Podany fragment:
*-*-*
Wyświetl Pojedyńczy Post
Stary 25.06.2017, 10:41   #21
Głazio
 
Głazio's Avatar


Zarejestrowany: Jun 2009
Miasto: Lubaczów
Posty: 307
Motocykl: nie mam AT jeszcze
Galeria: Zdjęcia
Głazio jest na dystyngowanej drodze
Online: 4 dni 2 godz 57 min 22 s
Domyślnie



Enduro Polulanka – piękno i piekło mordoru

Umówieni na wspólny wyjazd po ukaińskich połoninach ruszyli na wschód. W poszukiwaniu wspaniałych widoków. Na swoich mechanicznych koniach zetknęli się z latającymi kamieniami i przyjaznymi ludźmi. Po wyciśnięciu litrów potu zdobyli upragniony cel choć w bardzo okrojonym składzie.

Pogoda dopisywała więc ekipa pojawiła się w komplecie. Na długi weekend zaplanowali dojazd offem przez pasmo Pikuja do najwyższego szczytu Bieszczad (Pikuj), Połonina Borżawa, Osta Hora, Połonina Równa. Z założeń udało się zrealizować połowę.



Tuż za granicą szybko dotarli do brodów rzecznych i pierwszych połonin. Już na stracie zmuszeni zostali do szybkiej wymiany dętki, rozwiązania zagadki z newralgicznym czujnikiem, który uprzykrzał im dalszą trasę do ostatniego dnia.
*-*-*
Przepisz dosłownie cały podany fragment, nie zmieniając w nim niczego.
*-*-*
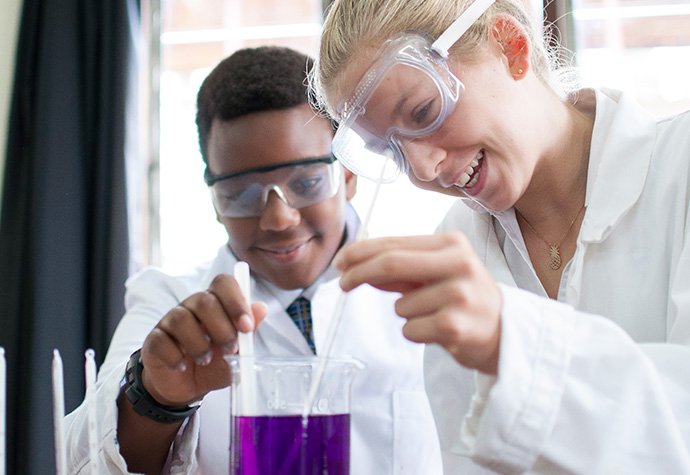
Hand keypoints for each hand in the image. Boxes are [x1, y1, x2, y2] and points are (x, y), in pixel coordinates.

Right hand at [139, 273, 267, 405]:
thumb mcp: (237, 352)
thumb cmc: (214, 364)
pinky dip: (176, 356)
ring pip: (181, 319)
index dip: (236, 301)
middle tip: (230, 349)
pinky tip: (183, 366)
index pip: (224, 283)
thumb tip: (261, 308)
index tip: (246, 326)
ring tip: (205, 360)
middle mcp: (191, 306)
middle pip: (204, 301)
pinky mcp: (154, 340)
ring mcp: (170, 321)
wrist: (186, 387)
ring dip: (199, 344)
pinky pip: (162, 340)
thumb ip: (248, 331)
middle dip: (222, 328)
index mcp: (215, 303)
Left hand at [334, 232, 501, 373]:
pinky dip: (415, 332)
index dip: (361, 252)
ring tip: (433, 315)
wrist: (505, 332)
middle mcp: (459, 264)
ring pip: (400, 305)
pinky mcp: (455, 327)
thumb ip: (400, 267)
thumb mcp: (436, 272)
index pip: (394, 244)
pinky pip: (409, 329)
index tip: (341, 261)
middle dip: (360, 273)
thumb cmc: (462, 298)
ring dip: (404, 312)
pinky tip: (438, 330)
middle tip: (343, 284)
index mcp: (452, 244)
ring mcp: (458, 295)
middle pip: (392, 263)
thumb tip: (355, 264)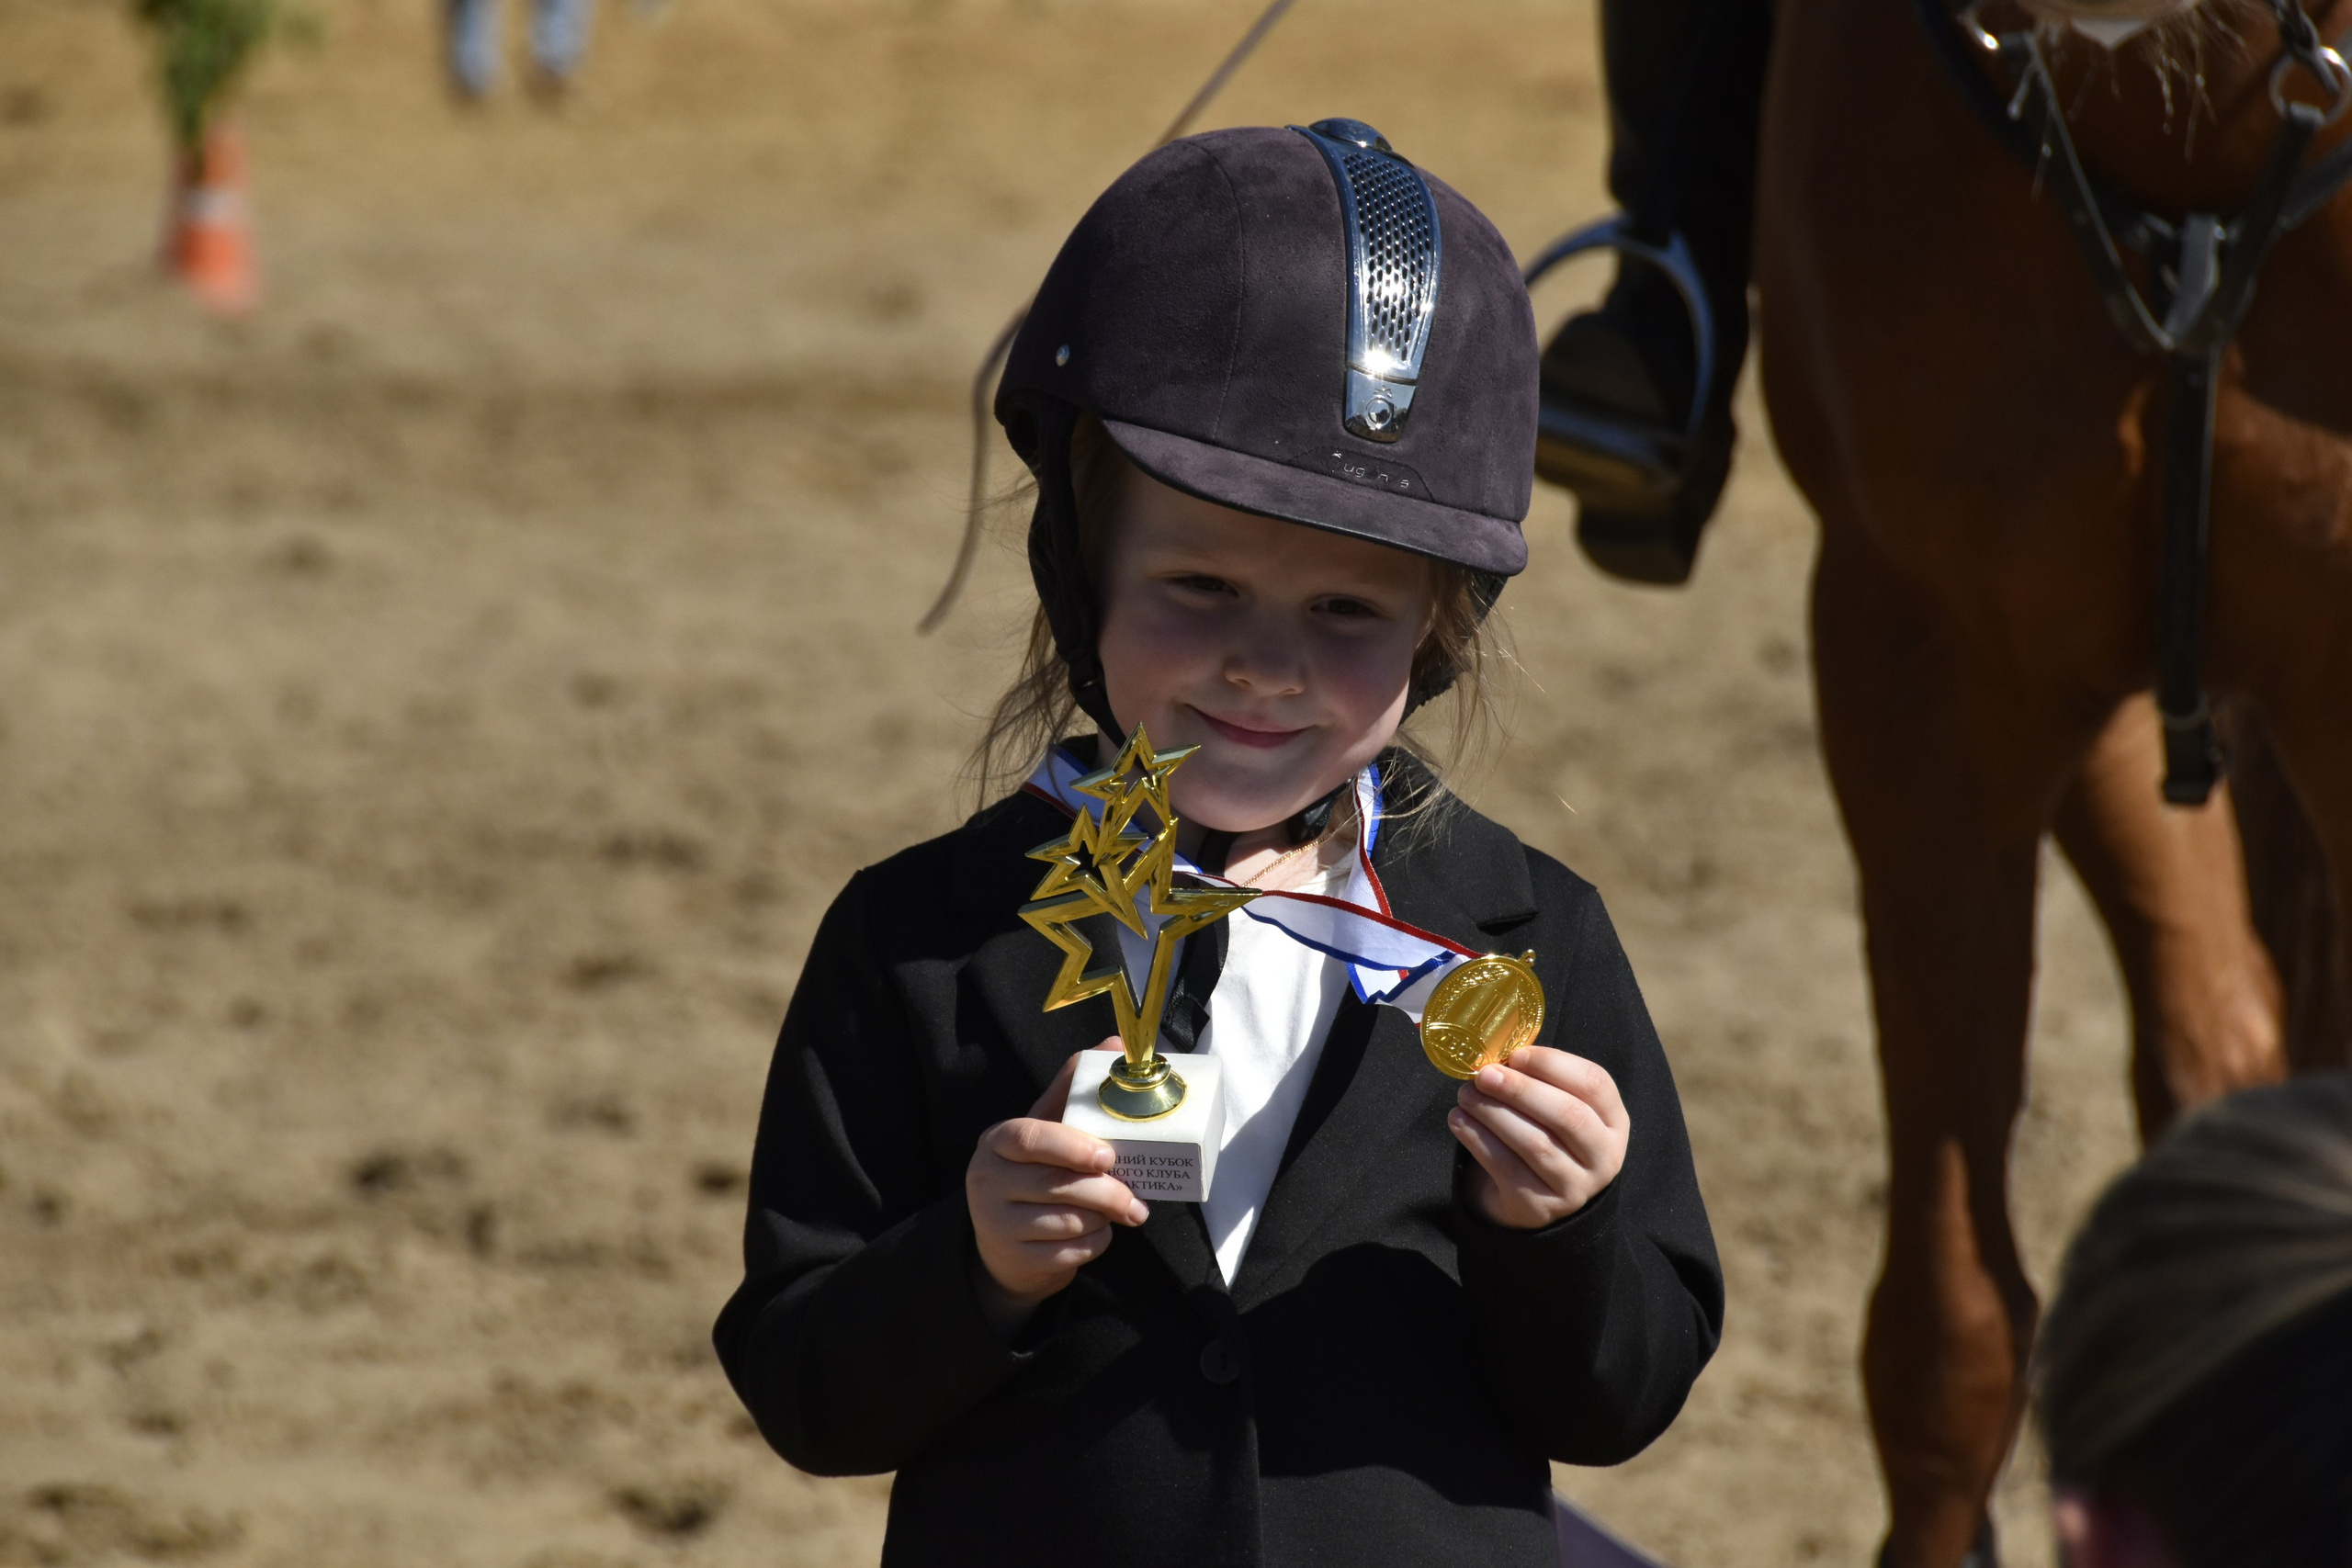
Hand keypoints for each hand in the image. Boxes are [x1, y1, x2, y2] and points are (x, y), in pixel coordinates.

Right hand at [966, 1042, 1144, 1337]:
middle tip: (1135, 1199)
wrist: (1005, 1246)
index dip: (1071, 1146)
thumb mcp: (1045, 1130)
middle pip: (1057, 1185)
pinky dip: (1094, 1244)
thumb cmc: (1032, 1174)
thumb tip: (1115, 1045)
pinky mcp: (1016, 1260)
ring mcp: (997, 1224)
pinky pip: (1072, 1253)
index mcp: (997, 1142)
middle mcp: (987, 1181)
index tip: (1108, 1156)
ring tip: (1115, 1213)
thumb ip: (1074, 1090)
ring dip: (1103, 1219)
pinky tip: (1096, 1234)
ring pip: (1069, 1222)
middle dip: (1106, 1192)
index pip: (1029, 1138)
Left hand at [1447, 1045, 1628, 1229]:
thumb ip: (1539, 1080)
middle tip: (1484, 1074)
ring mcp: (1576, 1187)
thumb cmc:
*-*-*
Wynik zadania:
Wyświetl Pojedyńczy Post
Stary 25.06.2017, 10:41   #21
Głazio
 
Głazio's Avatar


Zarejestrowany: Jun 2009
Miasto: Lubaczów
Posty: 307
Motocykl: nie mam AT jeszcze
Galeria: Zdjęcia
Głazio jest na dystyngowanej drodze
Online: 4 dni 2 godz 57 min 22 s
Domyślnie



Enduro Polulanka – piękno i piekło mordoru

Umówieni na wspólny wyjazd po ukaińskich połoninach ruszyli na wschód. W poszukiwaniu wspaniałych widoków. Na swoich mechanicznych koniach zetknęli się z latającymi kamieniami i przyjaznymi ludźmi. Po wyciśnięciu litrów potu zdobyli upragniony cel choć w bardzo okrojonym składzie.

Pogoda dopisywała więc ekipa pojawiła się w komplecie. Na długi weekend zaplanowali dojazd offem przez pasmo Pikuja do najwyższego szczytu Bieszczad (Pikuj), Połonina Borżawa, Osta Hora, Połonina Równa. Z założeń udało się zrealizować połowę.



Tuż za granicą szybko dotarli do brodów rzecznych i pierwszych połonin. Już na stracie zmuszeni zostali do szybkiej wymiany dętki, rozwiązania zagadki z newralgicznym czujnikiem, który uprzykrzał im dalszą trasę do ostatniego dnia.